It’s hard to fathom why anybody would want to make a movie in 2014 about a criminal shooter who trades guns for roses. Surely, enough has been said about the likes of Dev (Ranveer Singh), a small-town criminal whose friendship with his partner Tutu (Ali Zafar) and his loyalty to his boss and mentor Bhaiyyaji (Govinda) are both tested when he falls in love with Disha (Parineeti Chopra). Events proceed as per script, or older scripts that have been down this road before in the 1970s. Dev dramatically buries his weapon and starts selling insurance. Bhaiyyaji, a singing, dancing and wisecracking gangster, finally bares his teeth. Disha sniffles on cue.

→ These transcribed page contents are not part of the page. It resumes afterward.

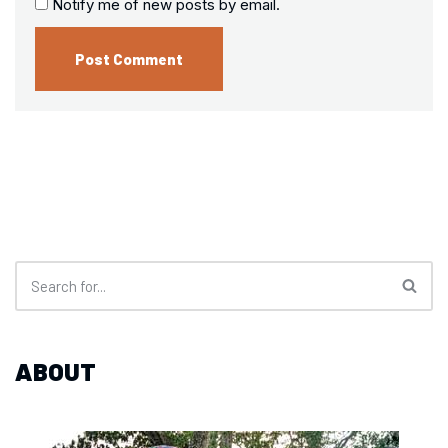
Notify me of new posts by email.
ABOUT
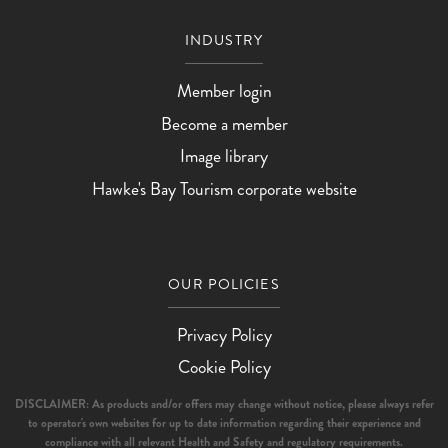
INDUSTRY
Member login
Become a member
Image library
Hawke's Bay Tourism corporate website
OUR POLICIES
Privacy Policy
Cookie Policy
DISCLAIMER: As products and/or offers may change without notice, please always refer
to operator's own websites for up to date information regarding their experience and
compliance with all relevant Health and Safety and regulatory requirements.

The 120-minute movie unfolds at some point in this era and somewhere in this part of the world, in a place and time that is halfway between Uttar Pradesh and a theme park dedicated to Hindi movie kitsch. Director Shaad Ali has doffed his hat to the innocent pleasures of popular Hindi cinema before in Bunty Aur Babli and the underrated meta-movie Jhoom Barabar Jhoom. He wants to create a fictional world like the one many of us grew up on – where people fall in love at first sight, characters don’t need surnames or back stories, evil is manufactured and doesn’t lie coiled within the breast, the rich hobnob with the not-so-rich without bothering about class differences, and villains magically disappear after obliging us with malevolence.
The cast sportingly goes along with this touching but poorly developed tribute to the triumph of evil over good, putting on their best grimaces even though they are too good-natured to scare anything other than a stuffed toy. Dev, in particular, is a sweetheart, his boyish voice and demeanour making him a most unconvincing thug but a most convincing virgin. Kill Dill lacks purpose, originality and zing, but not sincerity. Shaad Ali has tremendous faith in his creation. He directs his actors nicely and creates some unpretentious moments of wry comedy.
But he works very hard for very little. The material is so flimsy that it evaporates on contact with anything resembling reality. It’s tonally off and puzzling throughout.